Runner-Up: "The Night Comes For Us" – Dort führte für mich nichts am Kampf im Schlachthaus vorbei.
Tränendrücker des Jahres – die berührendste Szene 2018
Bereits das Setup verspricht – trotz des irreführenden Titels – die eine oder andere berührende Szene – und wird dieser Erwartungshaltung auch gerecht. Ganz besonders emotional fand ich dann allerdings das Finale. Emilie hält an ihrer Entscheidung fest, zugleich hat Ines doch umgedacht, und nimmt es auf sich, ihre Schwester auf ihrem letzten Weg zu begleiten. Es ist eine sehr bewegende Szene, die viel an ihrer Trauer und ihrer emotionalen Wirkung der Kühlheit und Leidenschaftslosigkeit verdankt, mit der all dies letztendlich über die Bühne geht. Es ist die Sachlichkeit des (unparteiischen) Todes, die einem hier von der Leinwand entgegenschlägt – und die nur wenige Filme die ich bisher in meinem Leben gesehen habe ähnlich eindringlich einfingen, wie es "Euphoria" in diesen Momenten gelingt.

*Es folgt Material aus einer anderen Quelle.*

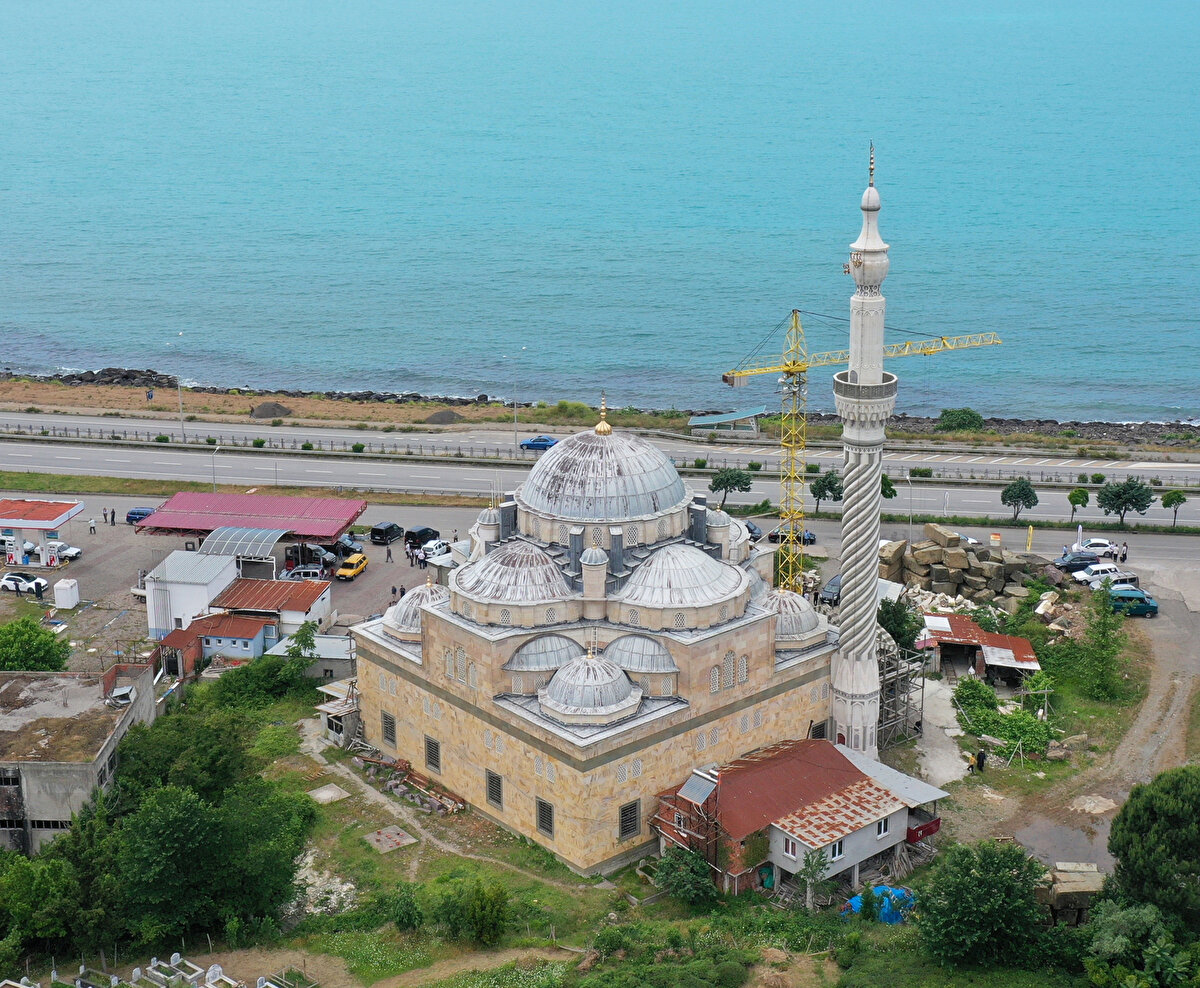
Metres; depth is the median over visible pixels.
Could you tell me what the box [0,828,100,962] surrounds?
tree
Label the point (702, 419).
shelter
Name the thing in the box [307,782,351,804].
concrete slab
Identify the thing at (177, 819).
tree
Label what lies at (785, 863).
house
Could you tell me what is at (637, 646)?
dome
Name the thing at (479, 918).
shrub
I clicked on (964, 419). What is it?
shrub
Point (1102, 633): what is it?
tree
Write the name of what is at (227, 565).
white building
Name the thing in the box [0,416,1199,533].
road
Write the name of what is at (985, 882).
tree
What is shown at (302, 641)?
tree
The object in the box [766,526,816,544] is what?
dark car
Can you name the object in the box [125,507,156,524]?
blue car
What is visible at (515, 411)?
street lamp
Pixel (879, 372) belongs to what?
minaret
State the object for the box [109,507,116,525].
person
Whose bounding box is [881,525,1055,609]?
stone pile
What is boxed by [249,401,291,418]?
dirt mound
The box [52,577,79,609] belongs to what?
white container
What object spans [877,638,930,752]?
scaffolding
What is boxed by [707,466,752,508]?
tree
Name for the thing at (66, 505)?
gas station canopy
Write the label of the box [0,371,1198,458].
beach
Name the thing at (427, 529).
black van
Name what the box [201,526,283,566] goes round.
canopy
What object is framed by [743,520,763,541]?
dark car
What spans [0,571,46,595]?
white car
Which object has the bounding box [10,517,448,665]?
parking lot
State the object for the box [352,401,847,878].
mosque
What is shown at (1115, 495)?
tree
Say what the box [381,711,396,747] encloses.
window
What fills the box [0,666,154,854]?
concrete building
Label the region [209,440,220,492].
street lamp
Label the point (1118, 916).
tree
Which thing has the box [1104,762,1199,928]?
tree
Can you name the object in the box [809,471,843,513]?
tree
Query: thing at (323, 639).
building
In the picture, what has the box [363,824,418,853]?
slab
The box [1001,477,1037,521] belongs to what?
tree
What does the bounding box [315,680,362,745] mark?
small shed
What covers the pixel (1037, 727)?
shrub
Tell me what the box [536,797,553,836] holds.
window
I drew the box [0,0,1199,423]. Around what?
sea
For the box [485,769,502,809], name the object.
window
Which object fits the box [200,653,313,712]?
shrub
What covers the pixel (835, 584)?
dark car
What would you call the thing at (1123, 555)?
person
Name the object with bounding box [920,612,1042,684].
shed
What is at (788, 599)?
dome
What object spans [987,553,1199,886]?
dirt road
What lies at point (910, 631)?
tree
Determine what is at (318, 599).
building
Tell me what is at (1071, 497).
tree
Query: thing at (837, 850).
window
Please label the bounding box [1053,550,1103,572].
dark car
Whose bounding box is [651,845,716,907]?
tree
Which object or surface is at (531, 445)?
blue car
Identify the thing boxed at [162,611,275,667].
small house
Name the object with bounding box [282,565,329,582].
car
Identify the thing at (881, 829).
window
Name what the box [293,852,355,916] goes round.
rubble pile
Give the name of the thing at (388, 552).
person
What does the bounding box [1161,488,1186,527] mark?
tree
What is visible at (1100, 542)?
white car
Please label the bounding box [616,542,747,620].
dome
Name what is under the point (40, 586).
person
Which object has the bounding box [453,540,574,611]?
dome
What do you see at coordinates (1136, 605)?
van
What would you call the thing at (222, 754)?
tree
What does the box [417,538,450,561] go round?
white car
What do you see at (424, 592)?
dome
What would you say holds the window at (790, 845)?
in the house at (785, 863)
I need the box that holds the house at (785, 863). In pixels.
[654,738,951,899]
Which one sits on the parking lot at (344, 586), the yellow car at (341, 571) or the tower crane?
the yellow car at (341, 571)
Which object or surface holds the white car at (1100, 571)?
on the dirt road at (1180, 707)
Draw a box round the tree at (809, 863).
[794,842,837,912]
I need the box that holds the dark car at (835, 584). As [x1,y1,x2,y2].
[818,574,841,606]
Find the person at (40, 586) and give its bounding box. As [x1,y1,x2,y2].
[34,578,44,598]
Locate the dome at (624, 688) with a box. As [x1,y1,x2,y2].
[538,647,641,724]
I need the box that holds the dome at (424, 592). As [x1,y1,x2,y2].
[381,580,447,640]
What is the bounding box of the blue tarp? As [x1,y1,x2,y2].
[845,883,915,924]
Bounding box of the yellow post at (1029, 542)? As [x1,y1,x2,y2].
[1025,524,1034,552]
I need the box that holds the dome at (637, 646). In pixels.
[605,634,677,687]
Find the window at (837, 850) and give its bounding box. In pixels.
[828,840,843,862]
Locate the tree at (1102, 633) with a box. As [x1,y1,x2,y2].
[1076,581,1125,700]
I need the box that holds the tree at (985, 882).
[912,837,1053,968]
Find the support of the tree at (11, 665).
on the ground
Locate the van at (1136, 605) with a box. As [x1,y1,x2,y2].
[1105,586,1157,615]
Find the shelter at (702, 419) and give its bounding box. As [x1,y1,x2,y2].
[686,405,765,433]
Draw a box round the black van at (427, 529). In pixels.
[403,525,438,548]
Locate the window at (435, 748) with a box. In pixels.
[425,735,440,772]
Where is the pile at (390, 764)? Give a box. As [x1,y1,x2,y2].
[353,751,463,814]
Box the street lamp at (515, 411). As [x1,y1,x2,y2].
[512,348,525,452]
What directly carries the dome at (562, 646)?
on the mosque
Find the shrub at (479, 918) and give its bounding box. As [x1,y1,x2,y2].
[432,876,508,947]
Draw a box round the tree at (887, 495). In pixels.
[880,472,897,500]
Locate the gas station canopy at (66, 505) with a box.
[0,498,85,567]
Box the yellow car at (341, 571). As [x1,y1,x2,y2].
[335,552,368,580]
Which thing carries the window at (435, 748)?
in the mosque
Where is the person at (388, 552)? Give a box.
[386,541,393,561]
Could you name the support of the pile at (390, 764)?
on the field
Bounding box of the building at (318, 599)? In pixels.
[212,576,332,634]
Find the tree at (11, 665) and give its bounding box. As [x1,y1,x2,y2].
[0,618,68,671]
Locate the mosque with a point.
(767, 673)
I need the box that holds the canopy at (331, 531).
[135,491,366,566]
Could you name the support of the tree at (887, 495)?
on the ground
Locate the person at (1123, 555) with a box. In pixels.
[1119,541,1128,562]
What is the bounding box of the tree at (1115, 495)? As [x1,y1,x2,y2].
[1097,477,1153,526]
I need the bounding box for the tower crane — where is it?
[717,306,1000,593]
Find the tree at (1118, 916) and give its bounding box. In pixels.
[1083,898,1199,987]
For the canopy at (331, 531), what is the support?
on the parking lot at (344, 586)
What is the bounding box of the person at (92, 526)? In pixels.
[88,515,96,535]
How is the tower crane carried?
on the ground
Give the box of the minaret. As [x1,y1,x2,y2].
[829,145,890,759]
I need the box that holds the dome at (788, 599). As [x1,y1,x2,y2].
[757,587,826,648]
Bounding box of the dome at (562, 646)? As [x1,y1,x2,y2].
[501,633,585,679]
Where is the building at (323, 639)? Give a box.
[267,633,356,678]
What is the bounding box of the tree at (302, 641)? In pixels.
[286,620,319,664]
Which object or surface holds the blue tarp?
on the field
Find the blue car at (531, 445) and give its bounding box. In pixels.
[520,435,557,451]
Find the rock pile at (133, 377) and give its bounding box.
[58,366,178,387]
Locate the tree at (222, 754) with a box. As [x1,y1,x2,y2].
[112,697,254,804]
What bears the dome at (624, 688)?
on the mosque
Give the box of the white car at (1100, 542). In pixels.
[1077,538,1117,556]
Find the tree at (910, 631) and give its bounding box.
[878,595,921,652]
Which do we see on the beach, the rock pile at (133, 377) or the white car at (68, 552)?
the rock pile at (133, 377)
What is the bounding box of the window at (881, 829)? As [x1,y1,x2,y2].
[876,817,889,837]
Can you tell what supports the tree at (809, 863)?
on the field
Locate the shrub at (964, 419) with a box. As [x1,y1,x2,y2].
[936,407,983,432]
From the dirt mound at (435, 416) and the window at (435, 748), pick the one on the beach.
the dirt mound at (435, 416)
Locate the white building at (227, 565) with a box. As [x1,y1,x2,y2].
[143,549,237,637]
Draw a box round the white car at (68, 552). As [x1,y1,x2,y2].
[46,540,83,562]
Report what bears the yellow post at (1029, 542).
on the ground
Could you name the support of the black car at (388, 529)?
on the parking lot at (344, 586)
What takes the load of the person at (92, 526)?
on the parking lot at (344, 586)
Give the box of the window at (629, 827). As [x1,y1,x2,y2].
[618,799,640,840]
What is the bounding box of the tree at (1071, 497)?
[1067,487,1089,521]
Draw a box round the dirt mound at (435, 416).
[422,409,466,424]
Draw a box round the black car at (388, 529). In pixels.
[369,522,402,544]
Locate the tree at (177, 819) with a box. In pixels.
[101,763,315,947]
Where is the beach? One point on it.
(941, 437)
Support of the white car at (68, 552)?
on the parking lot at (344, 586)
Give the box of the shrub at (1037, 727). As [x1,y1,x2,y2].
[954,674,1056,757]
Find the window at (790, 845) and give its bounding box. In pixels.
[783,836,798,859]
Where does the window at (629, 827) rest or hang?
in the mosque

Runner-Up: Hier gibt es ein Unentschieden zwischen dem berührenden Tod des jungen Mädchens in "Utoya 22. Juli" und den erschütternden Missbrauchsszenen aus "The Tale – Die Erinnerung".
Gänsehautszene des Jahres – der Magic Moment 2018
Normalerweise sind Magic Moments ja eine doch recht kurze Angelegenheit. Meist ein paar Sekunden, und nur hin und wieder vielleicht mal eine knappe Minute (wie letztes Jahr bei "Wonder Woman"). Dass mir jedoch eine Szene schon mal über eine knappe Viertelstunde hinweg immer wieder mal Gänsehaut bescherte, daran könnte ich mich jedoch aus dem Stegreif nicht erinnern. Genau das war jedoch beim Finale von "Bohemian Rhapsody" der Fall, wo vom Filmteam und den Darstellern – die Originaltonspur des Konzerts verwendend – der legendäre Auftritt von Queen bei "Live Aid" 1985 nachgestellt wurde. Klar könnte man jetzt sagen, wozu braucht man das, wenn man sich die Originalaufnahmen gratis auf YouTube ansehen kann. Nur sind diese halt "nur" 4:3 und vergleichsweise unspektakulär inszeniert. Bryan Singer und Dexter Fletcher jedoch machten von den vollen modernen inszenatorischen Möglichkeiten Gebrauch, fügen ein paar kleinere Kamera-Spielereien (wie die Fahrt durch die Beine des Stuhls) ein, schwenken auch immer wieder ins Publikum, zeigen uns Backstage-Reaktionen, und geben dem Auftritt generell genau jene Dynamik, die er zwar dank Freddie Mercurys energiegeladener Performance eh auch in echt hatte, wo diese jedoch aufgrund des unspektakulären Kamerabilds kaum zur Geltung kam. Insgesamt sorgt man mit dieser (verkürzten; auf Blu-Ray wird der gesamte nachgestellte Auftritt drauf sein, und ich freu mich darauf jetzt schon wie ein Schnitzel) Rekonstruktion für ein energiegeladenes, aufpeitschendes Finale, dass dafür sorgt, dass ich bei meinen drei Kinobesuchen den Saal mit einem absoluten Hochgefühl verließ.
Runner-Up: "Roma" – die aufgrund der Inszenierung (mit der langsam zurückschwenkenden Kamera) sowohl packende, wunderschöne als auch sehr berührende Szene am Strand.